| The problem |
As soon as the line containing "also biologically influenced)" appears in the material below, start returning lines exactly, and end with the line containing "socially and professionally".
/---
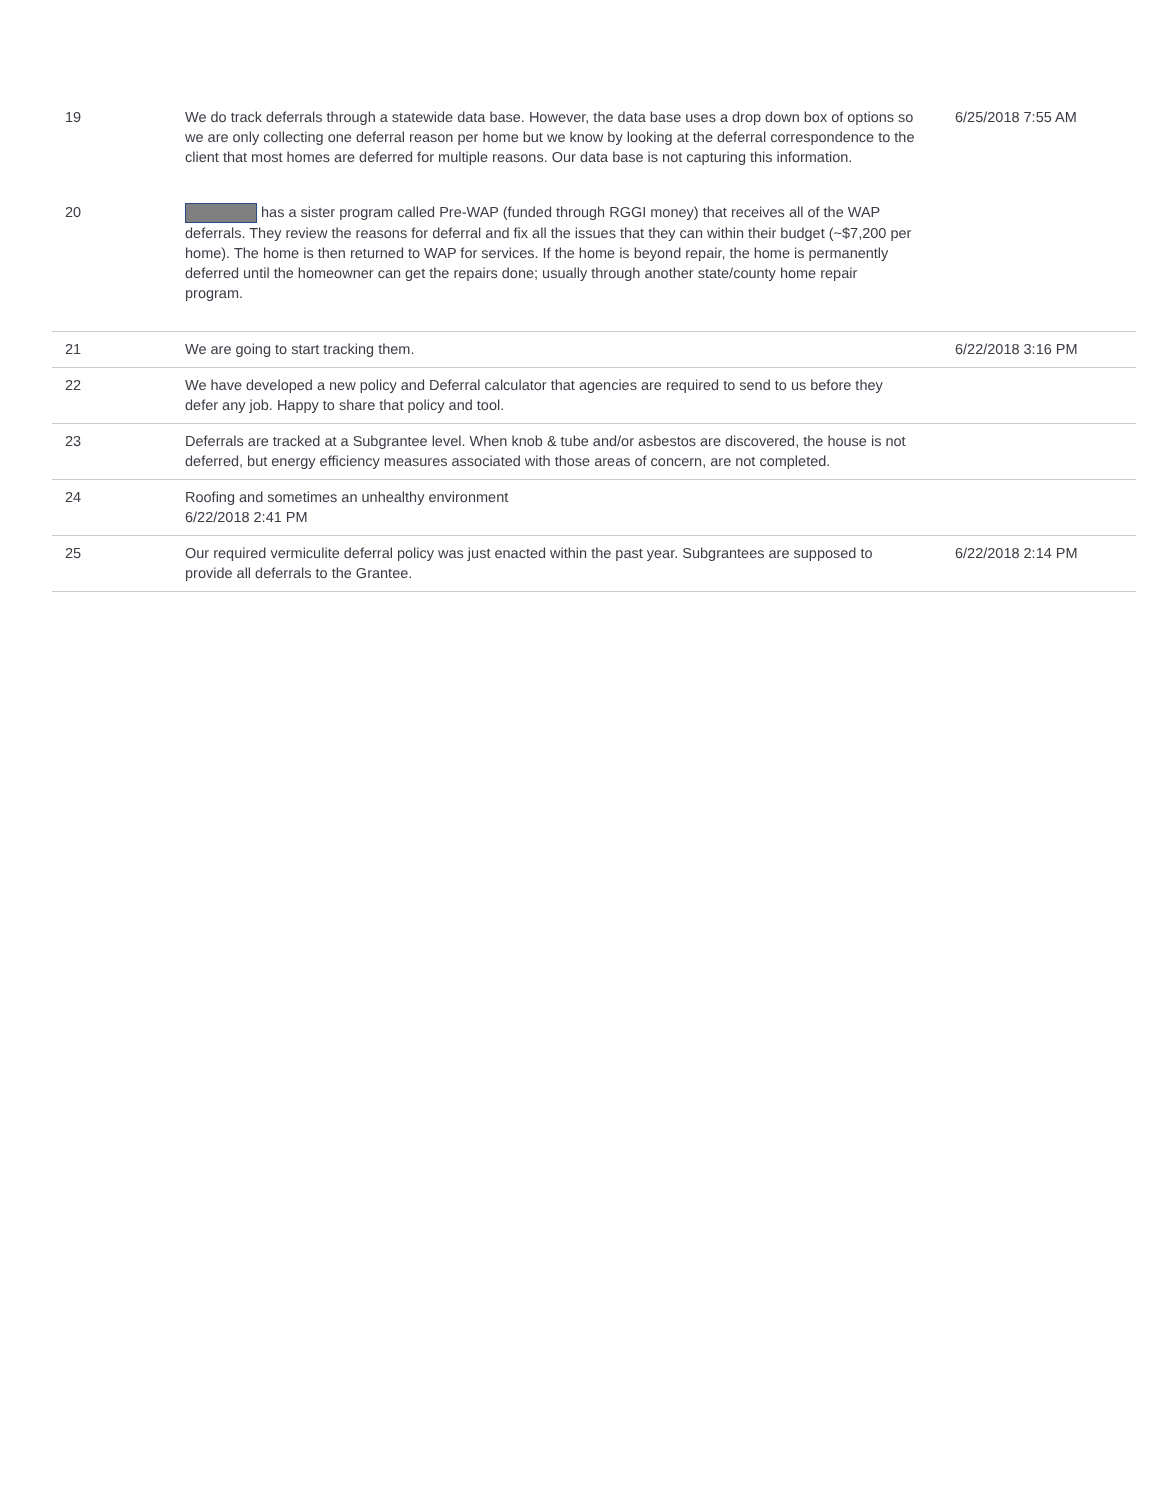| 19 | We do track deferrals through a statewide data base. However, the data base uses a drop down box of options so we are only collecting one deferral reason per home but we know by looking at the deferral correspondence to the client that most homes are deferred for multiple reasons. Our data base is not capturing this information. | 6/25/2018 7:55 AM |
| 20 | has a sister program called Pre-WAP (funded through RGGI money) that receives all of the WAP deferrals. They review the reasons for deferral and fix all the issues that they can within their budget (~$7,200 per home). The home is then returned to WAP for services. If the home is beyond repair, the home is permanently deferred until the homeowner can get the repairs done; usually through another state/county home repair program. | |
| 21 | We are going to start tracking them. | 6/22/2018 3:16 PM |
| 22 | We have developed a new policy and Deferral calculator that agencies are required to send to us before they defer any job. Happy to share that policy and tool. | |
| 23 | Deferrals are tracked at a Subgrantee level. When knob & tube and/or asbestos are discovered, the house is not deferred, but energy efficiency measures associated with those areas of concern, are not completed. | |
| 24 | Roofing and sometimes an unhealthy environment 6/22/2018 2:41 PM | |
| 25 | Our required vermiculite deferral policy was just enacted within the past year. Subgrantees are supposed to provide all deferrals to the Grantee. | 6/22/2018 2:14 PM |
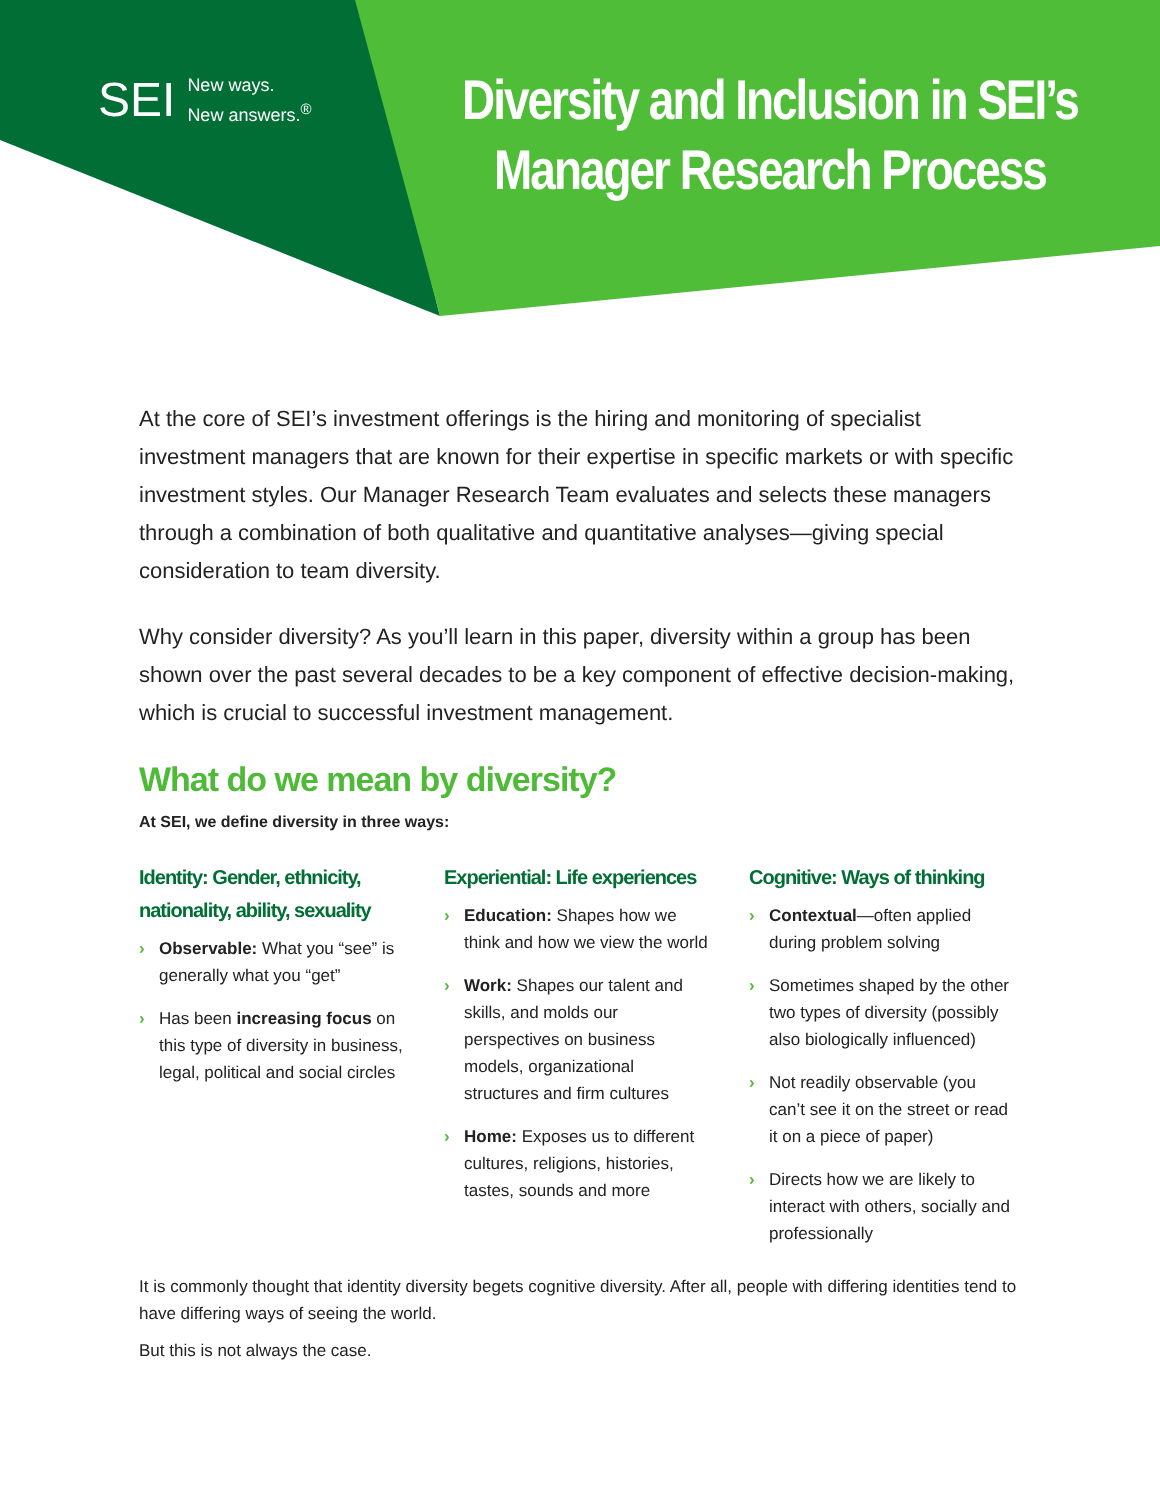SEI New ways.
New answers.<sup>®</sup>
Diversity and Inclusion in SEI’s Manager Research Process
At the core of SEI’s investment offerings is the hiring and monitoring of specialist investment managers that are known for their expertise in specific markets or with specific investment styles. Our Manager Research Team evaluates and selects these managers through a combination of both qualitative and quantitative analyses—giving special consideration to team diversity.
Why consider diversity? As you’ll learn in this paper, diversity within a group has been shown over the past several decades to be a key component of effective decision-making, which is crucial to successful investment management.
What do we mean by diversity?
At SEI, we define diversity in three ways:
Identity: Gender, ethnicity, nationality, ability, sexuality
› Observable: What you “see” is generally what you “get”
› Has been increasing focus on this type of diversity in business, legal, political and social circles
Experiential: Life experiences
› Education: Shapes how we think and how we view the world
› Work: Shapes our talent and skills, and molds our perspectives on business models, organizational structures and firm cultures
› Home: Exposes us to different cultures, religions, histories, tastes, sounds and more
Cognitive: Ways of thinking
› Contextual—often applied during problem solving
› Sometimes shaped by the other two types of diversity (possibly also biologically influenced)
› Not readily observable (you can’t see it on the street or read it on a piece of paper)
› Directs how we are likely to interact with others, socially and professionally
It is commonly thought that identity diversity begets cognitive diversity. After all, people with differing identities tend to have differing ways of seeing the world.
But this is not always the case.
\---
| Output of the exercise |
› Sometimes shaped by the other two types of diversity (possibly also biologically influenced)
› Not readily observable (you can’t see it on the street or read it on a piece of paper)
› Directs how we are likely to interact with others, socially and professionally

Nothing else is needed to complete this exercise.